The demands on leadership have become much greater in a place now divided by many ethnic groups, by extremes in economic class and by geographical breakaway movements in the San Fernando Valley, Hollywood and the harbor area. Parks, Hahn and Mahony have responded to the city's plethora of narrow constituencies in his own way. The question is whether their leadership styles have met the challenge of the new L.A.

Ten years ago, on the first night of rioting, Mayor Tom Bradley led civic powers at a meeting at the First African Methodist Episcopal Church designed to calm the community. This was the old L.A. way--the empowered, operating top-down, urging calm.

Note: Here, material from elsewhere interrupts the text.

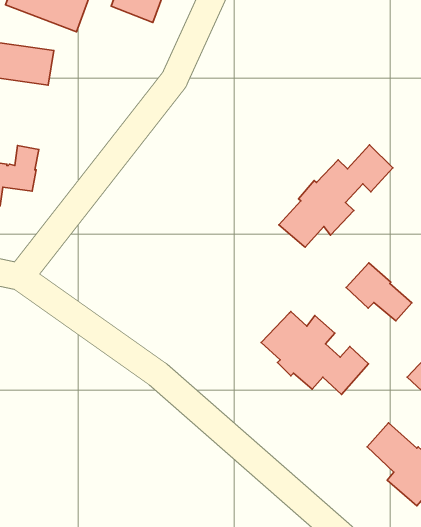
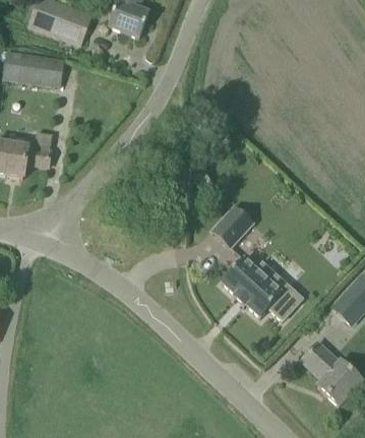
building: [279,145,393,247] -> none
building: none -> [210,204,252,247]
building: [346,263,412,321] -> none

It didn't work. The words of Bradley, who once had a perfect sense of L.A.'s changing currents, and of other older black leaders went unheeded. Soon after the meeting broke up, fires moved up from West Adams Boulevard toward the church, consuming apartment houses around it. I watched African American men from the church and Latino men from the apartments fight the fires with garden hoses, with no police or firefighters in sight.

Los Angeles had changed in ways that we are still trying to comprehend. Fighting a fire was easy. African Americans and Latinos looting stores was harder to deal with.

In the new divided L.A., a leader can only succeed by having the intangible attributes of being both a symbol and a communicator. All that, plus the ability to connect with homeowner groups and other neighborhood and grass-roots organizations--small but critical links that hold L.A. together.

We want our leaders from the streets and neighborhoods, not from City Hall. Compare Parks with one of his most successful predecessors, Ed Davis.

Parks is all City Hall, a top-down manager who lectures rather than listens. He expresses himself in the heavy language of the City Hall bureaucrat, even when he talks to neighborhood groups. From the beginning of his tenure, he scorned community policing, a popular program that made residents feel as though they had their own small-town police department. His words and actions against community policing made him a symbol of a city government that didn't care.

Davis, on the other hand, was all street, with a brilliant sense of communication, symbolism and politics. He cultivated his reputation as a rough law-and-order cop. His fierce and colorful attacks on politicians and The Times--among cops' least-favorite institutions--was seen by the police as a symbol of stubborn LAPD independence.

But it was Davis who created community policing, and he cemented his ties with neighborhoods even more by organizing police-support block clubs in every part of the city.

Hahn actually is from the neighborhoods, living in a middle-class area of San Pedro. But like Parks, he has overdosed on the set ways of City Hall, talking as though he were a bland department head in fear of being overruled by the boss. After he moved against Parks, Hahn exhibited a defensiveness reminiscent of a middle-level executive worried about getting a poor performance report.

Hahn doesn't seem to realize that he is the boss, with the power to be more of a boss than any previous mayor. That's because the new City Charter gives him unprecedented power.

His immediate predecessors--Richard Riordan, Bradley and Sam Yorty--had less legal power, but much more actual clout because they understood what it takes to lead L.A.

Riordan defined his mayoralty by a single act of governance and symbolism--driving to the city's emergency headquarters on the morning of the 1994 Northridge earthquake, and taking charge. He communicated to the city that he was the boss, no matter what the charter said about his power. The image of boss was reinforced by his campaigns for a new charter and for a new school board.